Segundo a professora de Ciência Política, Bolsonaro tem uma ideia de liberdade irrefreada, como se o ser humano tivesse direito a fazer tudo e regulamentações e restrições fossem, na verdade, violações. “A questão é que o Estado só surge porque se entende que esta liberdade natural, sem restrições, é tóxica para a sociedade, ela inviabiliza o convívio social, porque se transforma no direito dos mais fortes. Mas é exatamente esse direito dos mais fortes que é a utopia bolsonarista”.

Mayra continuou e detalhou que essa noção de direito dos mais fortes se conecta com a falta de preocupação com os vulneráveis.

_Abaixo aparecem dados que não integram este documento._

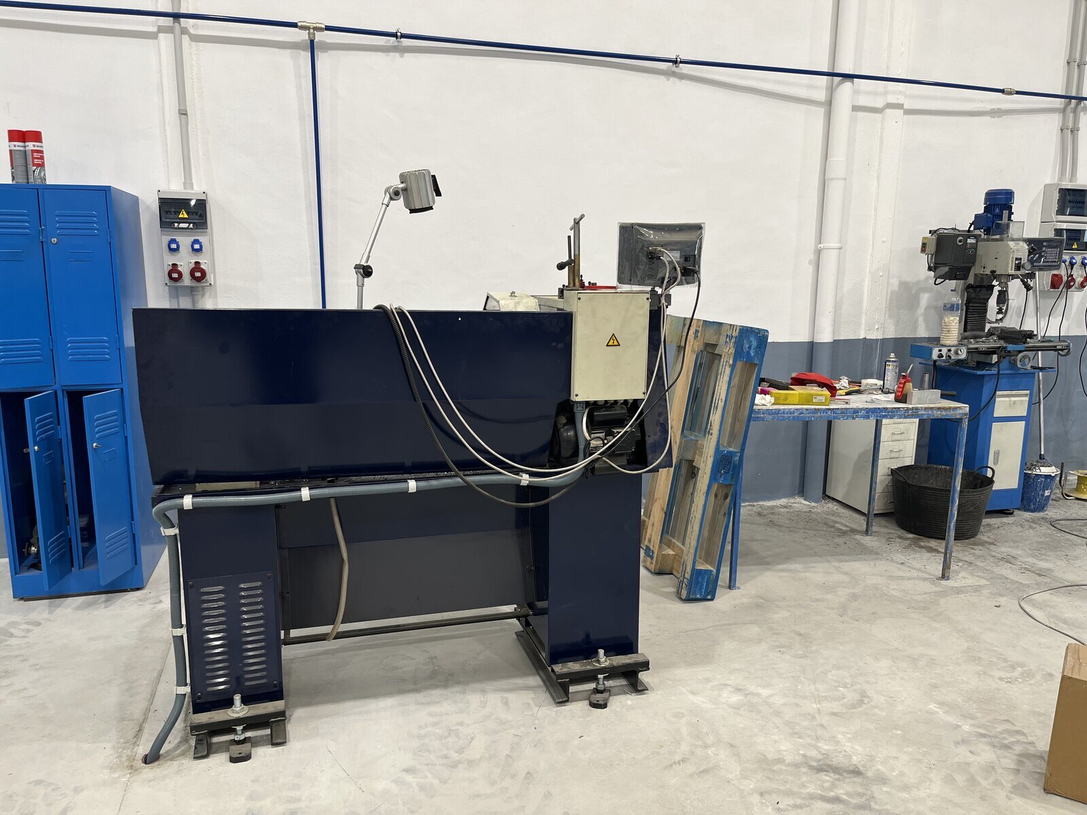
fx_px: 816
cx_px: 544
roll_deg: -0.8
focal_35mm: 26
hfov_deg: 67.3
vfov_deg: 53.1
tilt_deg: -11.0
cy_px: 408
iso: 64
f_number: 1.6
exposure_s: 1/121
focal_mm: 5.1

Assim, quando Bolsonaro diz em seus discursos que não tem responsabilidade pelo que acontece no Brasil, na economia ou na saúde e atribui os fatos a outras forças, “ele não assume a responsabilidade de proteger os mais vulneráveis”.

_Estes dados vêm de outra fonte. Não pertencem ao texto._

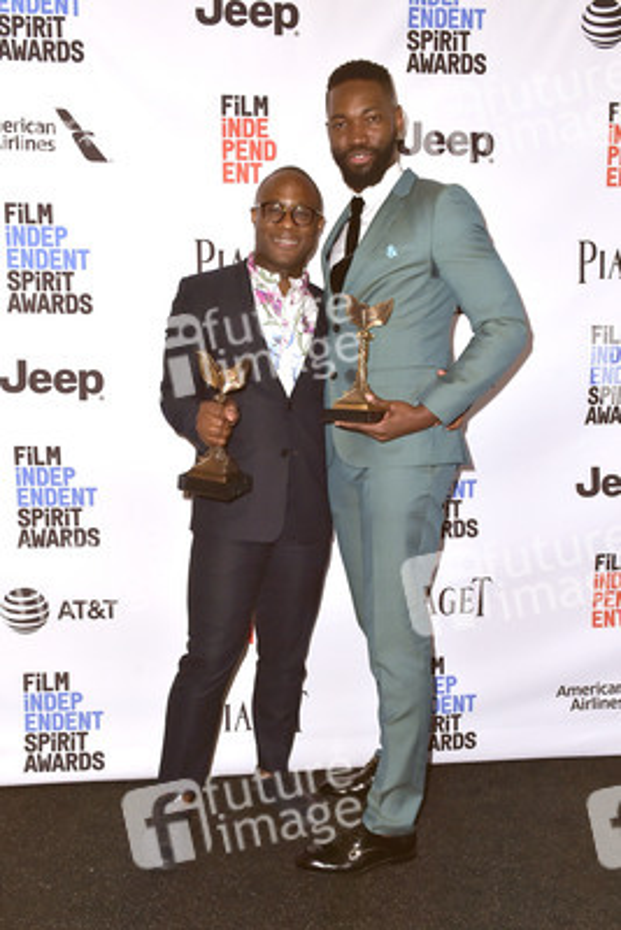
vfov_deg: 65.5
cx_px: 310
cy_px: 465
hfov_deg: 46.4
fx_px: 724
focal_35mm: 28
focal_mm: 28
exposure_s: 1/320
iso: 500
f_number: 6.3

Com comportamentos semelhantes ao de um parlamentar, buscando representar apenas um nicho, mesmo estando em um cargo majoritário – comum aos líderes de extrema-direita espalhados pelo mundo -, Bolsonaro fala apenas para seu público e tentará ganhar a eleição estimulando o medo das pessoas nos seus potenciais adversários, analisa a cientista política.

“Esse segmento, que seria mais ou menos 20% da população, vai votar nele de qualquer maneira. E os outros 30% para ele ter uma maioria e ganhar uma eleição? Vão votar com medo de um candidato de esquerda. Essa outra parcela, é o antipetismo que outorga ou não outorgará, porque isso ocorreu em 2018, mas resta ver se ele continuará conseguindo mobilizar de maneira tão irracional o medo de uma esquerda radical que sequer existe, uma vez que o candidato que está se apresentado como esquerda [Lula], é inequivocamente, um candidato centrista”.

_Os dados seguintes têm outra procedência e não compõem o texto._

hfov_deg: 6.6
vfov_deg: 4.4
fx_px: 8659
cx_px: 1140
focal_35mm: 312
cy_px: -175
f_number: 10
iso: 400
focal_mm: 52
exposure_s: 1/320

A professora ainda observou que a polarização prevista para 2022, com Lula e Bolsonaro, não é simétrica. “Nós não temos dois candidatos extremistas, nós temos um extremo e do outro lado um candidato de centro-esquerda, um social-democrata. Não há no campo da esquerda, uma alternativa extremista”, declarou analisando que os candidatos que se colocam como terceira via hoje são, em sua maioria, de direita e que, por isso, só devem prosperar caso consigam superar essa nova direita bolsonarista.